The dance is suffused with majestic fierceness, fury and spirituality in its exploration of destruction and renewal.
Upon its debut the nation's top dance critics immediately stamped it as a signature work.
Many critics saw parallels between Promethean Fire and 9-11. Taylor responds, "I was surprised when I read that, but it's OK. I just didn't intend it to be that specific."
Apparently he has mellowed from the days when critics' misinterpreting his work made him decidedly grumpy. He's likelier these days to remark that viewing dance is not a passive activity, that for the best dance experience audiences should bring their own emotions and intellect to respond to his vision.

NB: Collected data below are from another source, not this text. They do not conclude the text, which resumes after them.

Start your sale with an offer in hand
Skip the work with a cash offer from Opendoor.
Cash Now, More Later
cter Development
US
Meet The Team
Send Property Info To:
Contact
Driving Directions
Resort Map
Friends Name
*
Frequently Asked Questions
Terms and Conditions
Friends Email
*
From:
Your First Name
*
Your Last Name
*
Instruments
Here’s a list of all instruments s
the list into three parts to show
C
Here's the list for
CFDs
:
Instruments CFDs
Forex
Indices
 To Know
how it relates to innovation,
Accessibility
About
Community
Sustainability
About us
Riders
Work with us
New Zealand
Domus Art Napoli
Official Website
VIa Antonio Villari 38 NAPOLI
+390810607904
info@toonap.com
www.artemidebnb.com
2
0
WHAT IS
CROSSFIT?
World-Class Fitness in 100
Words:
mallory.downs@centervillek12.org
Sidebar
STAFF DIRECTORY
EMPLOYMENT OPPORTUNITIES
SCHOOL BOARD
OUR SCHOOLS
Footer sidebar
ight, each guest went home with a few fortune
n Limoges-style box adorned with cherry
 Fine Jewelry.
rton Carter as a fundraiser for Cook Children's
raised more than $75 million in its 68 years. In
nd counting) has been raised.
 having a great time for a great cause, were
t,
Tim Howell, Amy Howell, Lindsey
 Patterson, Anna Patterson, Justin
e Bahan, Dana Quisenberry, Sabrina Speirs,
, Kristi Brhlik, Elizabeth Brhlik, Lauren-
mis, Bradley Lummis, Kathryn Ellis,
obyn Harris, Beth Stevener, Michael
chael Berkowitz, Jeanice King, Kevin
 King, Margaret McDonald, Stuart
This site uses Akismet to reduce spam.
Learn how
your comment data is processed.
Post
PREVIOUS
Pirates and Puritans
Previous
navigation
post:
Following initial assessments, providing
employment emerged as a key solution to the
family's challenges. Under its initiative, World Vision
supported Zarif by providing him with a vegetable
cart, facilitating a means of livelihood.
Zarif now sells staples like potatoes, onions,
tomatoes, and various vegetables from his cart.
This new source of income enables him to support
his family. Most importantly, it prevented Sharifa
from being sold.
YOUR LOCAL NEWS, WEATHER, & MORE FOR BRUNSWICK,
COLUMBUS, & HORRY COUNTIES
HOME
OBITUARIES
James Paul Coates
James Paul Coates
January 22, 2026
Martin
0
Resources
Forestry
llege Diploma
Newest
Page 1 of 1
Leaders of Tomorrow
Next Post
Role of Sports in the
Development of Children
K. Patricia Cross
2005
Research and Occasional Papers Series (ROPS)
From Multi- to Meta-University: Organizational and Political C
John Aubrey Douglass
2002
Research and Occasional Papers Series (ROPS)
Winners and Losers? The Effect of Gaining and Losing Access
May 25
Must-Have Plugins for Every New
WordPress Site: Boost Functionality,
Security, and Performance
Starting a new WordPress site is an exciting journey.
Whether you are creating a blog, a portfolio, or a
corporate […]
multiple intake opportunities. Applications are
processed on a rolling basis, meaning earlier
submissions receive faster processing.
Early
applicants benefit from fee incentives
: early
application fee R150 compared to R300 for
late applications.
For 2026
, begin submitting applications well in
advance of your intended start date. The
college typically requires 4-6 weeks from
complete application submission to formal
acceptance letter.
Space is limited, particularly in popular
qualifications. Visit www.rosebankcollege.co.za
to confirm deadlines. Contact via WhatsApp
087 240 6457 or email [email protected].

Taylor credits his company's managers for the truly extraordinary accomplishment of almost 50 years on stages around the world. Paul Taylor Dance Company was born before most cities' ballet companies (including Cincinnati's) and has outlived many fine contemporary dance companies, which have been decimated during the last decade.
Paul Taylor Dance Company is alive and thriving and looks to be for the foreseeable future, with bookings well into 2006.
Taylor says that "never in a million years" did he expect his choreographing career to extend over five decades and beyond.
"I actually thought I'd missed the boat," he chuckles. When he decided on a dance career after studying art at Syracuse University, "I wanted to dance with Martha Graham (he joined that company in 1955) but it seemed like she'd already created her best work."
In those days, he reminisces, nobody had a full-time company. "It was possible, between performances to give concerts of my own, to keep busy. Nobody got paid and there were lots of ratty little places to perform. Everything was possible."
He created the masterful 3 Epitaphs in 1956, the landmark Aureole in 1962, and since then his company has danced in 60 countries and he's acquired a bushel basket of honors and awards.
Taylor calls himself a "reporter" - "because I don't want to be thought of as a moralist," he laughs again. His choreography, he says, is a culmination of everything that he observes - "nature, people, the dancers I work with are very inspirational. I love to read all kinds of books. And the music, of course."
His "reporting" continues. He's just tried out a new piece in Providence, R.I., and, when we chatted mid-week, he sighed, "I really must not procrastinate today. I have to find music for a new piece that I should have started, like, yesterday."